2001 CPEO Brownfields List Archive

From: CPEO Moderator <cpeo@cpeo.org>
Date: 30 Jul 2001 19:56:14 -0000
Reply: cpeo-brownfields
Subject: [CPEO-BIF] "New Riverfront Condo Site is on Toxic Land"
 
Top News Stories
July 27, 2001
http://www.wetp.org/newsbriefs/jul01/nb27jul01.htm

New Riverfront Condo Site Is on Toxic Land 
On a gentle, lumpy hill that runs down to the Hudson River, a landscaper
scatters wildflower seeds. Just a few yards away, residents stroll along a pier
where new riverfront condominiums sell for $700,000. To the south, the sky
rings with the crash of piles being driven into open land, ahead of the hotels,
the shops, and apartments now on the drawing board. 

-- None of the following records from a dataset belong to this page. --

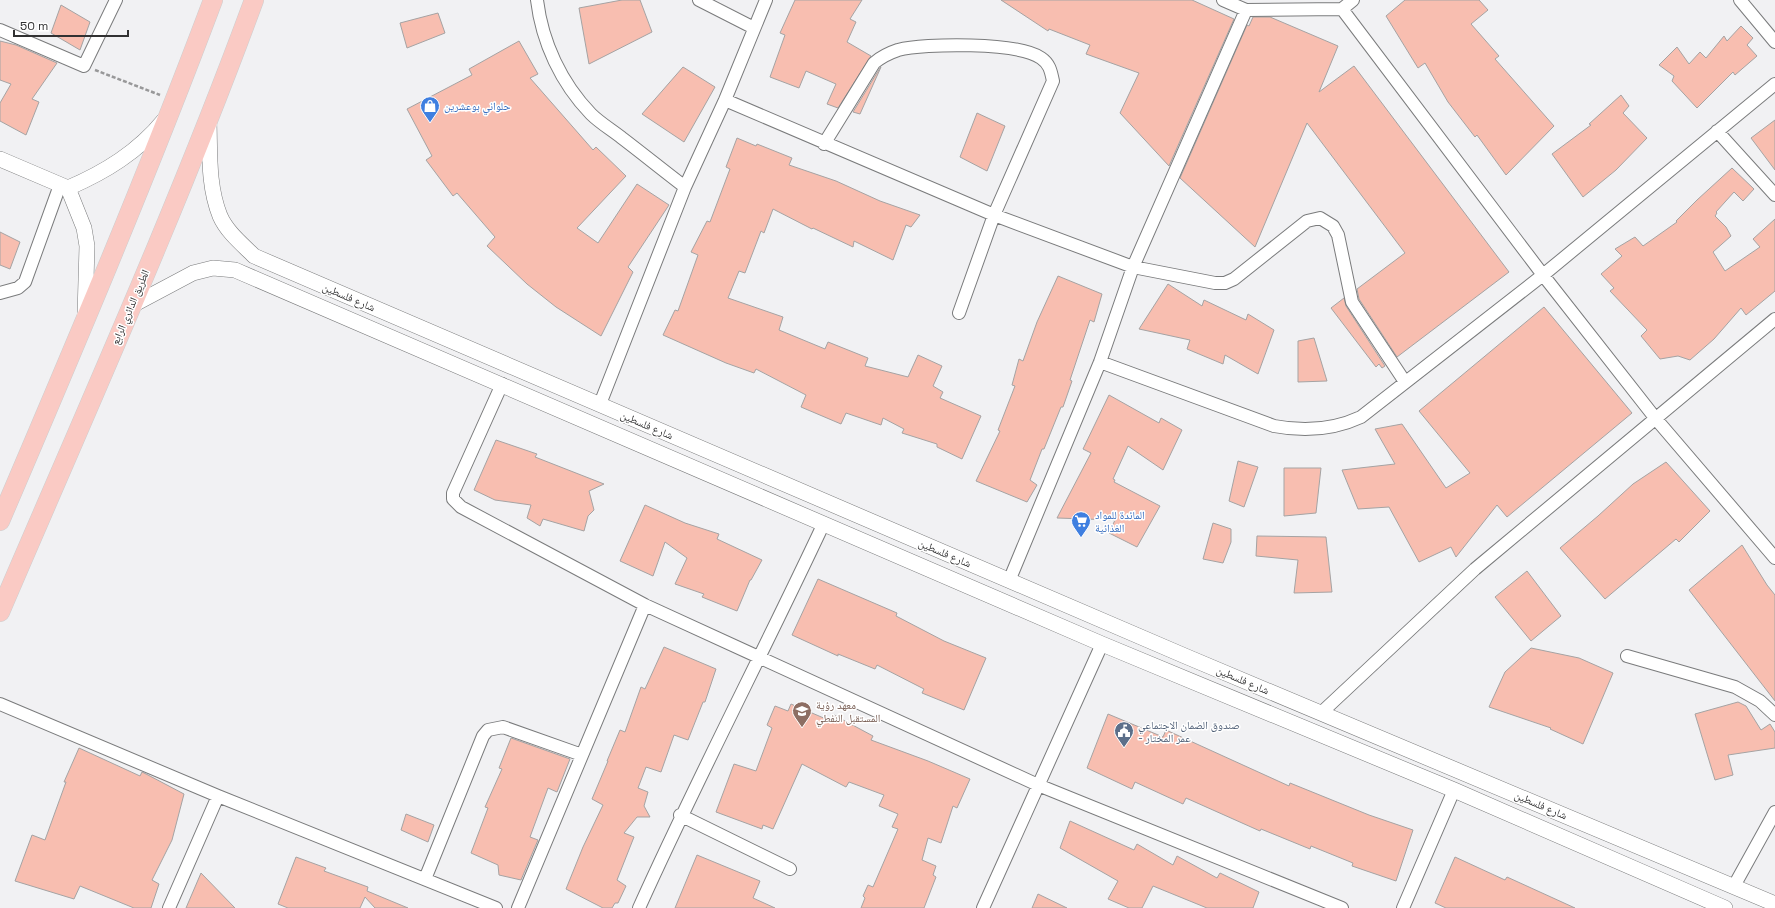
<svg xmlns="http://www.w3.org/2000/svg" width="1775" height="908" viewBox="0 0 1775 908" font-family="'Space Grotesk','Noto Naskh Arabic',sans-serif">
  <rect width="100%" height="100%" fill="#f1f1f3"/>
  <path fill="#f8beb0" stroke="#a5a3a3" d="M622 0H640L652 32 589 64 579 8Z
    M795 0H862L850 19 856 22 847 42 871 56 838 108 827 104 836 84 806 71 799 88 770 77 785 35 780 33Z
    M1001 0H1192L1234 19 1169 166 1120 113 1139 73 1086 54 1090 45 1049 29 1048 31Z
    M1405 0H1479L1488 10 1471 24 1499 56 1495 59 1554 126 1506 175 1477 135 1475 137 1448 102 1425 63 1418 68 1386 16Z
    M61 5 90 22 80 50 51 33Z
    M438 13 445 33 407 48 400 23Z
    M1253 17H1270L1338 46 1319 92 1354 66 1509 272 1397 357 1359 299 1357 289 1405 253 1307 123 1255 247 1180 178 1247 25 1249 26Z
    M1741 26 1753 38 1747 45 1757 56 1735 75 1733 72 1697 108 1672 81 1674 76 1659 65 1677 47 1689 64 1700 52 1706 58 1724 36 1727 41Z
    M0 41 16 45 57 63 32 99 39 102 26 135 0 121V103L11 84 0 80Z
    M519 41 538 74 530 78 593 150 596 147 626 176 577 228 598 243 637 184 669 205 628 267 633 272 601 336 556 307 527 284 487 246 495 237 457 193 453 196 426 160 432 156 407 109 472 75 469 69Z
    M683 67 715 87 684 142 642 114Z
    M881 67 860 114 853 112 880 68Z
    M1621 95 1629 106 1623 113 1647 138 1616 170 1583 197 1552 154 1591 125 1589 124Z
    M977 113 1005 126 987 171 960 157Z
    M1775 120V170L1751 138Z
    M737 138 756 146 757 144 792 158 789 165 836 181 880 201 920 215 911 227 906 225 893 260 854 241 853 247 813 228 812 229 773 209 764 233 761 231 745 273 739 271 728 298 783 317 779 330 825 349 828 342 868 358 865 366 908 377 918 355 942 366 933 386 943 392 940 398 981 416 962 459 937 447V444L902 433 904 429 883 418 881 425 846 413 841 424 801 407 806 395 756 369 754 373 726 363 663 335 675 310 678 311 698 255 691 252 707 221 710 222 730 169 726 167Z
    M1732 168 1754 189 1743 201 1734 192 1716 212 1717 213 1715 216 1726 227 1731 236 1713 252 1725 271 1760 247 1753 239 1775 219V291L1746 315 1741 308 1714 339 1690 360 1678 356 1660 359 1641 336 1647 330 1610 291 1614 288 1601 274 1622 256 1615 249 1635 237 1643 246 1677 222 1676 221 1697 200Z
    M0 232 20 242 10 269 0 265Z
    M1058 276 1102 294 1094 322 1090 320 1070 380 1072 381 1063 407H1061L1044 449H1042L1030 480 1037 485 1027 502 976 481 1000 431 998 430 1015 386 1012 385 1019 359 1023 361 1037 322Z
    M1168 284 1202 306 1204 300 1246 320 1248 314 1274 330 1258 374 1225 355 1223 364 1187 349 1190 340 1139 329Z
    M1344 298 1346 306 1385 366 1382 368 1379 364 1376 367 1331 308Z
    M1544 307 1632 413 1507 517 1497 505 1456 557 1451 547 1419 562 1389 507 1358 509 1342 470 1395 464 1375 429 1402 424 1446 488 1470 473 1419 411Z
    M1314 338 1327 381 1298 382V341Z
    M1109 395 1159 423 1161 418 1182 430 1163 470 1128 446 1113 479 1115 480 1114 482 1160 506 1137 547 1109 533 1115 520 1057 518 1091 453 1083 449Z
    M496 440 537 454 535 457 604 484 589 491 594 510 588 516 584 531 543 519 540 526 527 518 531 505 495 500 474 490Z
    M1238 461 1258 467 1244 507 1229 501Z
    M1666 462 1710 511 1679 542 1676 539 1605 599 1560 548 1598 516 1633 484Z
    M1284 468H1321L1316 513 1284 516Z
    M645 505 685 523 719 534 717 539 762 560 751 580H750L737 611 702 597 704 594 675 584 687 558 665 542 653 576 620 561Z
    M1213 523 1231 529V542L1223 563 1203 559Z
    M1257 536 1326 537 1332 592 1294 593 1298 560 1256 556Z
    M1742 545 1767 585 1775 595V701L1689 590Z
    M1527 571 1561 616 1531 641 1495 597Z
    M818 579 897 613 896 616 944 641 986 658 964 710 922 693 924 689 877 665 875 669 838 654V656L792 635Z
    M664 647 716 669 705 702H703L688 740 674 735 661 772 646 767 638 788 648 792 644 806 650 817H637L624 833 634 837 617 880 626 886 618 903H615L612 908H603L566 889 583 847 603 805 592 799 608 761H607L620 730 625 732 641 687 645 689Z
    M1531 648 1579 658 1613 673 1583 744 1550 729 1551 728 1489 707 1505 672Z
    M1738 702 1746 706 1761 730 1770 724 1775 732V748L1728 755 1733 775 1715 780 1695 714Z
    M791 704 833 722 834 715 873 736 871 740 928 761 970 779 957 808 953 806 941 843 928 838 922 860 936 866 933 875 936 877 924 908H861L865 898 863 896 868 885 873 887 898 829 892 827 898 814 879 806 884 795 849 782 846 787 802 764 773 829 763 825 762 829 716 812 734 764 756 771 772 728 767 725 775 706 788 711Z
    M1108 714 1163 737 1166 730 1289 786 1290 783 1369 815 1413 830 1396 881 1352 866 1353 863 1311 846 1310 849 1261 829 1260 831 1186 798 1183 804 1135 782 1132 789 1087 768Z
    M511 738 570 759 557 792 548 788 530 837 538 840 521 880 499 875 498 865 471 853 488 808 485 807 502 769 499 768Z
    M79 748 140 776 142 772 148 775 184 794 172 840 152 880 159 884 151 908H134L80 886 74 899 15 881 32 835 45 840 66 782H64Z
    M406 814 434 825 428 842 401 830Z
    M1070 821 1134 850 1137 844 1173 865 1177 856 1217 878 1220 873 1259 892 1253 908H1207L1153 886 1142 908H1129L1108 899 1118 881 1060 848Z
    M697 855 760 881 753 898 775 908H675Z
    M296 857 326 868 324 871 368 887 367 891 408 908H375L365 897 360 908H288L278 904Z
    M1455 857 1505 880 1507 877 1575 908H1446L1435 903Z
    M201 873 235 908H186Z
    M1038 894 1067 908H1032Z"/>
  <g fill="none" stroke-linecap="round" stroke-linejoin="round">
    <defs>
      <path id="minor" d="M537 0C542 42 561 83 591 114 600 123 612 130 622 138 643 154 664 171 685 187
        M699 0 754 28
        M1223 0 1246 10 1342 9 1353 0
        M1740 0 1775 42
        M1342 9 1543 275 1656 419 1775 558
        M0 30 84 66 116 0
        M725 100 994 215 1133 267 1215 283H1225L1234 279 1307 221 1320 218 1333 226 1338 235 1352 302 1405 382
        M1717 131 1775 195
        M824 144 874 63C881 57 889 53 898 50 925 43 1018 42 1041 58 1050 64 1051 72 1053 81L994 215 959 313
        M0 293 18 288 25 282 60 185
        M1100 362 1274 426C1305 432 1333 430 1361 417L1543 275 1775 84
        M502 384 453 493V499L461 507 645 605 1038 785 1342 908
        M600 404 685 187 725 100 766 0
        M1009 581 1100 362 1133 267 1246 10
        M1627 656 1735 687 1760 701 1775 715
        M0 704 218 796 496 908
        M1321 713 1475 569 1775 319
        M680 815 790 869
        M425 879 483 736 488 730 503 727 582 755
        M1734 886 1775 812
        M169 908 218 796
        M518 908 645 605
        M639 908C697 779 763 653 823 525
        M983 908 1102 644
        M1403 908 1454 790"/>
      <path id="tertiary" d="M209 122C210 154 208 186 220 216 227 232 242 244 254 256L1185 656 1775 904
        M0 159 68 188C105 172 138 152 164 120
        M68 188 84 228 87 246 85 315
        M131 306 193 273 213 268 235 270 1102 644 1454 790 1725 908"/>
      <path id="primary" d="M0 521C74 348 147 176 213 0
        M0 612C87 409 178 207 254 0"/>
    </defs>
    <use href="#minor" stroke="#7a7b7c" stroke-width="14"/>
    <use href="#tertiary" stroke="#7a7b7c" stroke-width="16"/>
    <use href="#primary" stroke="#cecece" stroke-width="20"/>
    <path stroke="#989899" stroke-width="2.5" stroke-dasharray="4 2" stroke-linecap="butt" d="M95 70 160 95"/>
    <use href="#minor" stroke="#fff" stroke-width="12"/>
    <use href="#tertiary" stroke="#fff" stroke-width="15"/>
    <use href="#primary" stroke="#facac4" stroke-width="19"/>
  </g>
  <defs>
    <symbol id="shop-pin" viewBox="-11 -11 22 30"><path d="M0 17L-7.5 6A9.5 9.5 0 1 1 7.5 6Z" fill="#3f7fe0" stroke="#fff"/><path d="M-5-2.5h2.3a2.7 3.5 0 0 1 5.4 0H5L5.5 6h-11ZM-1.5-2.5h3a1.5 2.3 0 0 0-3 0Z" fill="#fff"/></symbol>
    <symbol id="supermarket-pin" viewBox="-11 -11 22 30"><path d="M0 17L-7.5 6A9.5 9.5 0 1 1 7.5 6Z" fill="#3f7fe0" stroke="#fff"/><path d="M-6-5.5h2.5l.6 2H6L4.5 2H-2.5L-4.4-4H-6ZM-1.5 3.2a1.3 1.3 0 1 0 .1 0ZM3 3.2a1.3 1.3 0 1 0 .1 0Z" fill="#fff"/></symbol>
    <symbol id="school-pin" viewBox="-11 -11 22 30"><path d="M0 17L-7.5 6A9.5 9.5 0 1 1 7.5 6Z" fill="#8d6e63" stroke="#fff"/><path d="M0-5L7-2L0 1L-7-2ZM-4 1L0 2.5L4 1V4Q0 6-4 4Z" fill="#fff"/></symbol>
    <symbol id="civic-pin" viewBox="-11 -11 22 30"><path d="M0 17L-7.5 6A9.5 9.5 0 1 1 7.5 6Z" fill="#5c6f8a" stroke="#fff"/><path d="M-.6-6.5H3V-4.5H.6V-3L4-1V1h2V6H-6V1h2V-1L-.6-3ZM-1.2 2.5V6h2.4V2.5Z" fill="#fff"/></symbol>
  </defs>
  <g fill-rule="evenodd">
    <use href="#shop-pin" x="419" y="95" width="22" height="30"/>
    <use href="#supermarket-pin" x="1070" y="510" width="22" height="30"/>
    <use href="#school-pin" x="791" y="700" width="22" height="30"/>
    <use href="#civic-pin" x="1113" y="720" width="22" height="30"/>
  </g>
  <g text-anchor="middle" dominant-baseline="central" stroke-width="3" stroke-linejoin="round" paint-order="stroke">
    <g font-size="11" fill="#366cbe" stroke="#fff" text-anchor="start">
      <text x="444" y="106">حلواني بوعشرين</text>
      <text x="1095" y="515">المائدة للمواد<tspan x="1095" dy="13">الغذائية</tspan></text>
    </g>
    <g font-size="11" fill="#313132" stroke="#fff">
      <text transform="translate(349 297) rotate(23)">شارع فلسطين</text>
      <text transform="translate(130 307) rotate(-67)">الطريق الدائري الرابع</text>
      <text transform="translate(647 425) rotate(23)">شارع فلسطين</text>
      <text transform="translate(945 553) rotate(23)">شارع فلسطين</text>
      <text transform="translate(1243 680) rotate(23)">شارع فلسطين</text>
      <text transform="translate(1541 805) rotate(23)">شارع فلسطين</text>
    </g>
    <g font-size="11" fill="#785e54" stroke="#fff" text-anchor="start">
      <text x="816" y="705">معهد رؤية<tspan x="816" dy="13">المستقبل النفطي</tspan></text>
    </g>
    <g font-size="11" fill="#4e5e75" stroke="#fff" text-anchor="start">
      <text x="1138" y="725">صندوق الضمان الاجتماعي<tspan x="1138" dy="13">- عمر المختار</tspan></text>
    </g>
  </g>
  <path d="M14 30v6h114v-6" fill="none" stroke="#313132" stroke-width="2"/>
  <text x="20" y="30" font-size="12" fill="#313132" stroke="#ffffff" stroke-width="3" paint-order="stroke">50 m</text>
</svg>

This is the Promenade in Edgewater, and behind the tidy scene, with its
wide-angle views of the Hudson and the towers of Manhattan, is one of the most
contaminated stretches of land in the northeastern United States. Here, a
developer says he will rescue lost and ruined land by building a tiny, upscale
village on a giant concrete platform, 10 feet above tainted ground. The
builder, Gene Heller, says he is taking advantage of a new spirit in New Jersey
and more flexible approaches championed by Christie Whitman, the state's former
governor and now the administrator of the Environmental Protection Agency. "At
the end of the day, the property will be far cleaner than it ever was," Mr.
Heller said. 

Yet state and federal regulators say they are being outrun by Mr. Heller,
despite a harrowing spectrum of pollution on his land. Just below the skin of
that newly- seeded hill, for instance, is a slumping gypsum landfill that
officials say is producing a toxic gas, hydrogen sulfide. The condominiums on
the pier were placed there against the wishes of state officials, who pleaded
with the developer to wait for a clean-up of deadly contaminants that are
leeching into the river sediment around the wharf. And beyond the pile-driving
machinery is a wide swath of ground laced with heavy metals and most
prominently arsenic, a lethal poison that is deemed unsafe above 20 parts per
million in soil. Portions of the ground at the site, tests show, are 7 percent
arsenic - or 7 parts per hundred, 70,000 parts per million.